Last year I wrote a column that wondered, basically, how the Tigers could ever fire Alan Trammell. I said it already was, at that time, difficult to imagine the Tigers NOT being managed by Tram – he seemed firmly set, even in his second season.

Now, if he’s firmly set in anything, it might be cement boots.

Just one year later, Alan Trammell’s name is slowly turning into mud. The whispers actually started last year, but most of those folks were ignored; it was too soon, cooler heads said, to accurately judge Trammell as a big league manager.

But after 112 games in 2005, those whispers have not only gotten louder, they’ve gotten more frequent and have gained credibility. The Tigers sit at 53-59, once again hopelessly out of the playoff hunt, even the wild card variety.

Like I’ve indicated here before, Trammell may be in over his head a bit with this managing thing, now that he has genuine big leaguers to guide. On paper – ahh, the dreaded words – the Tigers’ lineup seems formidable. Yet, they have trouble scoring runs. The pitching staff has been above average, yet the team still can’t win because the offense has been inconsistent. Does Alan Trammell go to bat? No, of course not. Does he pitch and play defense? No. But neither has any manager who’s ever been fired, unless you’re Lou Boudreau or Frank Robinson or one of those other playing managers from the days of yore.

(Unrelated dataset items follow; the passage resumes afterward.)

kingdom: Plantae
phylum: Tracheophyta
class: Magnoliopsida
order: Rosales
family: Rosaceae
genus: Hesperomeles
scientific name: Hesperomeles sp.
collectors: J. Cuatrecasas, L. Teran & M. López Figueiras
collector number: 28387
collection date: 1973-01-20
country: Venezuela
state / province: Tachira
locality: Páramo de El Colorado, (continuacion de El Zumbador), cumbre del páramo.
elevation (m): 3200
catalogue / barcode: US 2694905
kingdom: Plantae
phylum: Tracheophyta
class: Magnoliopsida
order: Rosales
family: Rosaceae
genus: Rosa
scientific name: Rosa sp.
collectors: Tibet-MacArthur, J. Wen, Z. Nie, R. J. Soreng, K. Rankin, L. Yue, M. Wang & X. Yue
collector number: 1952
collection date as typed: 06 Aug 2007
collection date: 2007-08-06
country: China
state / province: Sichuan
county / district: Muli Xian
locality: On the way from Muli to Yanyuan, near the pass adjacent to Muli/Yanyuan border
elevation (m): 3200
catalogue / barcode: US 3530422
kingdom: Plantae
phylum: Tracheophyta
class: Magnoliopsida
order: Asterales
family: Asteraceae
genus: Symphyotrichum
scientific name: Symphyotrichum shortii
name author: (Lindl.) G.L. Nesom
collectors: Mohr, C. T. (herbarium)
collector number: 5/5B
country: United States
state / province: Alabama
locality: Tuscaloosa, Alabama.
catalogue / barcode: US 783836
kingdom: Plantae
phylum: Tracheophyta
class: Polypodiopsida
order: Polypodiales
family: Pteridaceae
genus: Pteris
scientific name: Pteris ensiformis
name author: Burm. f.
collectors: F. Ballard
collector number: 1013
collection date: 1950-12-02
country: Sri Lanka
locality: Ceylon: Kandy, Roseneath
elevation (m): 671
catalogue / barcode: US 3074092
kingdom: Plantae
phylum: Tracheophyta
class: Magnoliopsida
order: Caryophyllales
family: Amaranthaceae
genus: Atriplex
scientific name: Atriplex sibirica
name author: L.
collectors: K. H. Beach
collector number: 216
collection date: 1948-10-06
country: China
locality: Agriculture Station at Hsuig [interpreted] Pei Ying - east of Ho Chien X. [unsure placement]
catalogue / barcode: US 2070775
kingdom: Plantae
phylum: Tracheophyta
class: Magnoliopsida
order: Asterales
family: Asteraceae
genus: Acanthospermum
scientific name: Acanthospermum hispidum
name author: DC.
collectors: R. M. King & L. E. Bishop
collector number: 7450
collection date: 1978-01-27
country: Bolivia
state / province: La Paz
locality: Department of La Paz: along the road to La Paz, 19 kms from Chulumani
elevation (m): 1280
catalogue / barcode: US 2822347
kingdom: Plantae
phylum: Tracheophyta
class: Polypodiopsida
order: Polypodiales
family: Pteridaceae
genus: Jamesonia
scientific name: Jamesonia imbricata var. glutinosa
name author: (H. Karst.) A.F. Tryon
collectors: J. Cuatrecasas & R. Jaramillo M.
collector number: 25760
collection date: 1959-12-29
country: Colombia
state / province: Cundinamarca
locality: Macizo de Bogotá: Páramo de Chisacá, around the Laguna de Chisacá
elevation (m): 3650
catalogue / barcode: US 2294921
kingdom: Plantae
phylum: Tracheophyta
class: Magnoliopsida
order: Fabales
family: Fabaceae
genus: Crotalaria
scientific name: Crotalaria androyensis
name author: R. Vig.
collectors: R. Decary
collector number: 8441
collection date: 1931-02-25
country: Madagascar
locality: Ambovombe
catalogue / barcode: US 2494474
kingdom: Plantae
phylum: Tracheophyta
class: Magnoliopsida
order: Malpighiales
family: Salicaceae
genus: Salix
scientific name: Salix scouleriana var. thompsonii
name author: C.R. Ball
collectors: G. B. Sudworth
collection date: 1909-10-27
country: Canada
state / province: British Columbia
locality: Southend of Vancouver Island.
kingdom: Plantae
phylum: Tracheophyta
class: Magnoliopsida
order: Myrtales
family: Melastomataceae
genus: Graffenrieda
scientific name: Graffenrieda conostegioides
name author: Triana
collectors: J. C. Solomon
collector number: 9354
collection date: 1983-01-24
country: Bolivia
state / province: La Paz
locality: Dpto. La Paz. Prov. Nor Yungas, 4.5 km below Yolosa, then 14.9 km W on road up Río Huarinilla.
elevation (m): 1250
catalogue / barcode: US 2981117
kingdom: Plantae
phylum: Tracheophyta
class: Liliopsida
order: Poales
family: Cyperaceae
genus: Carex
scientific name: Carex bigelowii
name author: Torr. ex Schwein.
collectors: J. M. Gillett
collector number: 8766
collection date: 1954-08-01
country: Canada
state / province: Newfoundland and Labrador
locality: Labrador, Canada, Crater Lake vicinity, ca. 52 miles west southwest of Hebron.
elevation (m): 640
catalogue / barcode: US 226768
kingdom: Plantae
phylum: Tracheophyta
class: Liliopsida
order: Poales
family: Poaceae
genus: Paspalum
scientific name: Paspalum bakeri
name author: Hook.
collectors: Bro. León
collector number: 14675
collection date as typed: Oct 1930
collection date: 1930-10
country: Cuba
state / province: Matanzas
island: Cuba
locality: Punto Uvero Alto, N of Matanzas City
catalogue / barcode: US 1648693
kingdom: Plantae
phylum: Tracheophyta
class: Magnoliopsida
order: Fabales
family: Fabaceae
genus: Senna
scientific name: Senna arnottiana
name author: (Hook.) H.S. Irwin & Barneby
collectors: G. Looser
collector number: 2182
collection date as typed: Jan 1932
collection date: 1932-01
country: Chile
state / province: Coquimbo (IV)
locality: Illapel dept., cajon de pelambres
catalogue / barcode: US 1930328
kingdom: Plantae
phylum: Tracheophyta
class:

So it’s not about Trammell doing it on the field himself. It’s about how he can motivate his players to do so. And it’s also about in-game strategy, which has been suspect. How else can you explain the ills of a club who, by rights, should be bobbing along a few games over .500?

The feeling is here that Alan Trammell should get one more season to prove himself. I never have liked the idea of firing managers every couple of years, especially when Year One in Tram’s era was a mockery of big league baseball. So next season would be, in my eyes, his third season of managing genuine major leaguers. By then, we should certainly know whether he has what it takes.

I must say, however, that I am getting the sinking feeling that Tram is the guy that takes you from Point A to Point B, but that another man may be needed to go from Point B to the playoffs, which I guess is Point C under my logic. Call it point-to-point managing.

The other night the Tigers managed to win one.

"We’re going to keep battling,” Rondell White said afterward. “There are a lot of games left to be played.”

That’s something, I guess. Maybe Trammell hasn’t lost the troops after all. That buys him another season, too, in my book.

1 comment:

Ian C. said...

I'm glad you're writing about this today, because the fire definitely seems to be increasing under Tram's behind. It'd probably be a mistake to interpret internet rantings as the overall sentiment of the fans, but I'm sure reading a lot more dissatisfaction about Tram lately.

I can't imagine Tram being fired either, but these last two months could be a telling sign. Can Tram get what appears to be a steadily fracturing clubhouse together? Can he get his players to forget about the Farnsworth trade and just play baseball? If this team falls flat on its face, it reflects poorly on the professionalism on this team. And whose head would that ultimately rest on?